**Okuma Metni:**
*****

Kitapta, topu topu 20 adet olan, ancak seçimi hayli zor ve seçme sorumluluğu bana verilen fotoğrafların seçimi sırasında, İpek Hanım ile yakından tanıştım. Kitabı yaparken, bir sanatçı ile tanışmak, çok müstesna bir şey bence ve herkese tavsiye ederim. Kitap yapmak, insanın ‘meselesi ile tanışması’ için iyi bir metot. (...) 
 
Bu bir ‘film montajı’ gibi. Bir ritmi olması gerekiyor. O ritmin, arada bir ‘bozulması’ da gerekiyor. Nasıl bozulacak o ritim? Sonuçta bütün o parçaları bir araya getirecek olan şeyin, İpek Hanım’ın Salt Beyoğlu’nda açılmış ‘Ten Beden Ben’ sergisinin enstalasyon fotoğrafları olmasına karar verdim.(...)
 
Kitap, eski işlerle başlıyor; düz - kronolojik olarak yeni işlerle devam ediyor. Bunun, İpek Hanım’ın bazı meselelere geri dönmesi ve kendi çalışması içerisinde ‘takıntılı’ olduğu, sadece kavramlar değil, metotlar da olmasından ileri geldiğini söyleyebilirim. Bu, onların art arda görünür/görünmez/görünür olmalarını da sağlamış oldu. Bir anlamda çok konvansiyonel, kronolojik olan düz akış, aslında İpek Hanım’ın işlerinde ‘özel’ olanın görünürlüğünü de sağlamış oldu.(...)
 
Tasarımcı olarak kitaba yaklaşımım ‘sığmamaya çalışarak sığmak,’ diye tarif edilebilir. Bu anlamda, kitapta da kendime detay kullanmak üzere - galiba hayatımda hiç yapmadığım bir şekilde - izin verdim. Bunun, İpek Hanım’ın işleri açısından çok doğru olduğunu düşündüm.

*****

**Alıştırma Verisi:**
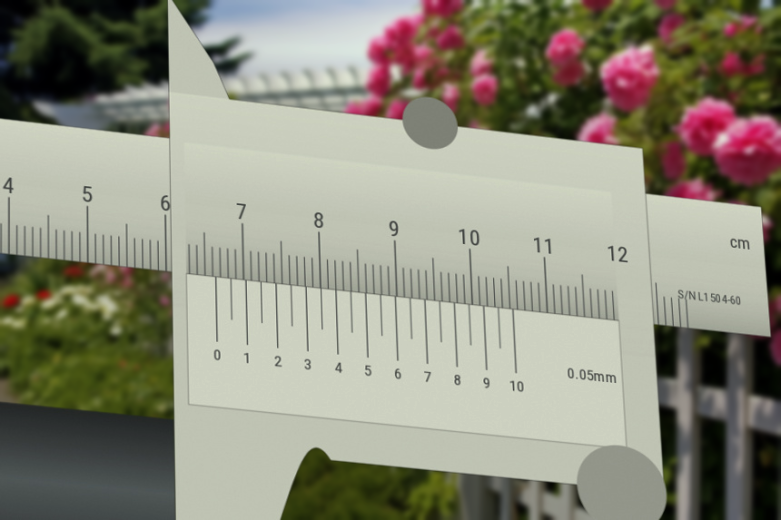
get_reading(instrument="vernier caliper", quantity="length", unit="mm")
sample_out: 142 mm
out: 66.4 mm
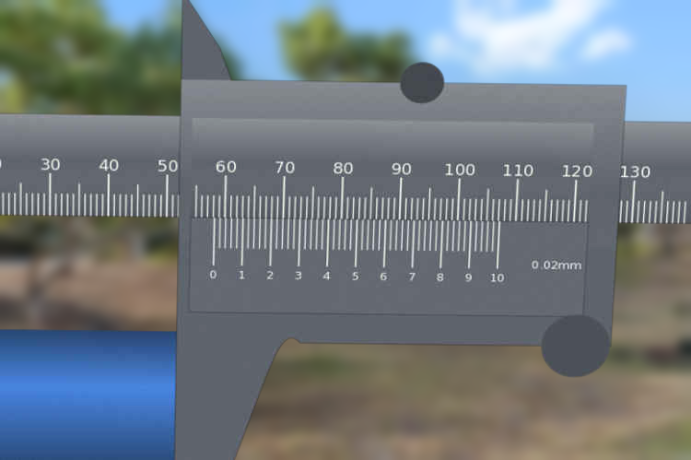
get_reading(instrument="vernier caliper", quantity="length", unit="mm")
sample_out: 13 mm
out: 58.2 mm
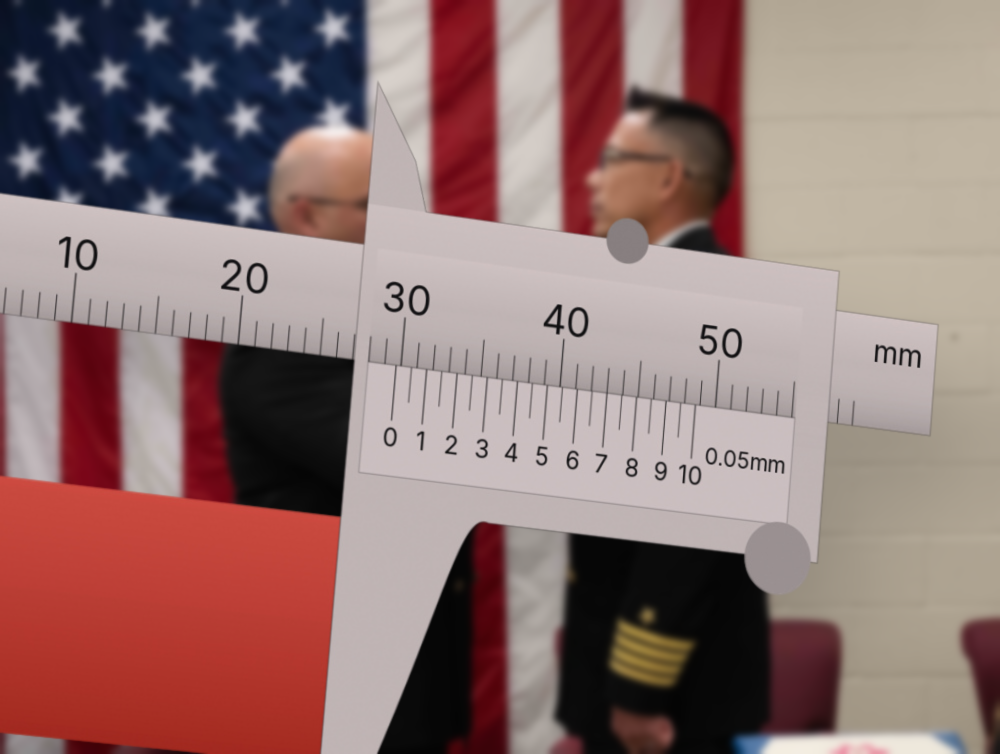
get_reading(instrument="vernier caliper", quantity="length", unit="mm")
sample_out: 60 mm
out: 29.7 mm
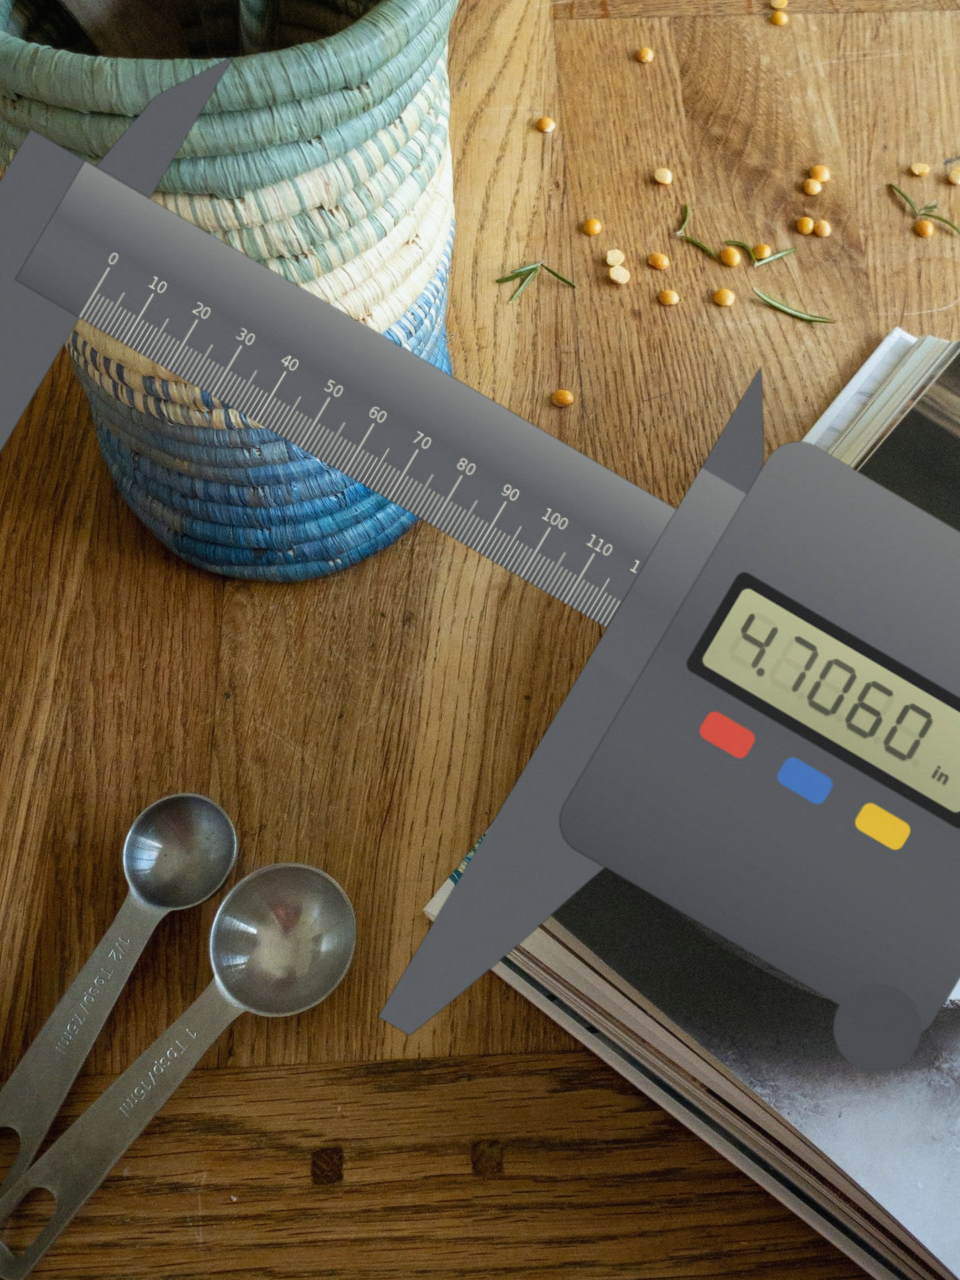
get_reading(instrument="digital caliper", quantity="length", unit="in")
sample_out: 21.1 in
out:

*****

**Görev:** Okuma metninin "Bu bir ‘film" ile "de sağlamış oldu.(...)" arasındaki kısmını, iki uç da dahil, "enstalasyon" yerine "yerleştirme" koyarak güncelle ve yeniden yaz.

**Yanıt:**
Bu bir ‘film montajı’ gibi. Bir ritmi olması gerekiyor. O ritmin, arada bir ‘bozulması’ da gerekiyor. Nasıl bozulacak o ritim? Sonuçta bütün o parçaları bir araya getirecek olan şeyin, İpek Hanım’ın Salt Beyoğlu’nda açılmış ‘Ten Beden Ben’ sergisinin yerleştirme fotoğrafları olmasına karar verdim.(...)
 
Kitap, eski işlerle başlıyor; düz - kronolojik olarak yeni işlerle devam ediyor. Bunun, İpek Hanım’ın bazı meselelere geri dönmesi ve kendi çalışması içerisinde ‘takıntılı’ olduğu, sadece kavramlar değil, metotlar da olmasından ileri geldiğini söyleyebilirim. Bu, onların art arda görünür/görünmez/görünür olmalarını da sağlamış oldu. Bir anlamda çok konvansiyonel, kronolojik olan düz akış, aslında İpek Hanım’ın işlerinde ‘özel’ olanın görünürlüğünü de sağlamış oldu.(...)